**About this exercise:** Copy out the text of every item below word for word, omitting the pictures.

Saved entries
★ ★ ★ ★ ★

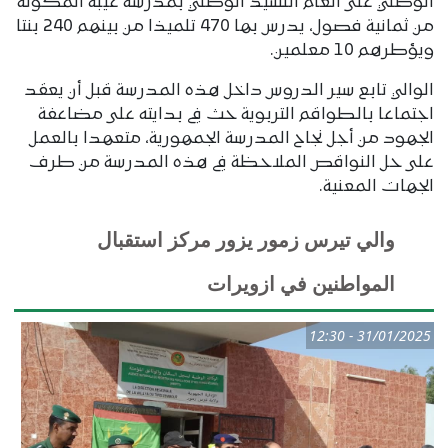
الوطني على أنغام النشيد الوطني بمدرسة عيبة المكونة
من ثمانية فصول، يدرس بها 470 تلميذا من بينهم 240 بنتا
ويؤطرهم 10 معلمين.
الوالي تابع سير الدروس داخل هذه المدرسة قبل أن يعقد
اجتماعا بالطواقم التربوية حث في بدايته على مضاعفة
الجهود من أجل نجاح المدرسة الجمهورية، متعهدا بالعمل
على حل النواقص الملاحظة في هذه المدرسة من طرف
الجهات المعنية.
والي تيرس زمور يزور مركز استقبال
المواطنين في ازويرات
31/01/2025 - 12:30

★ ★ ★ ★ ★

**Exercise output:**
الوطني على أنغام النشيد الوطني بمدرسة عيبة المكونة
من ثمانية فصول، يدرس بها 470 تلميذا من بينهم 240 بنتا
ويؤطرهم 10 معلمين.
الوالي تابع سير الدروس داخل هذه المدرسة قبل أن يعقد
اجتماعا بالطواقم التربوية حث في بدايته على مضاعفة
الجهود من أجل نجاح المدرسة الجمهورية، متعهدا بالعمل
على حل النواقص الملاحظة في هذه المدرسة من طرف
الجهات المعنية.
والي تيرس زمور يزور مركز استقبال
المواطنين في ازويرات
31/01/2025 - 12:30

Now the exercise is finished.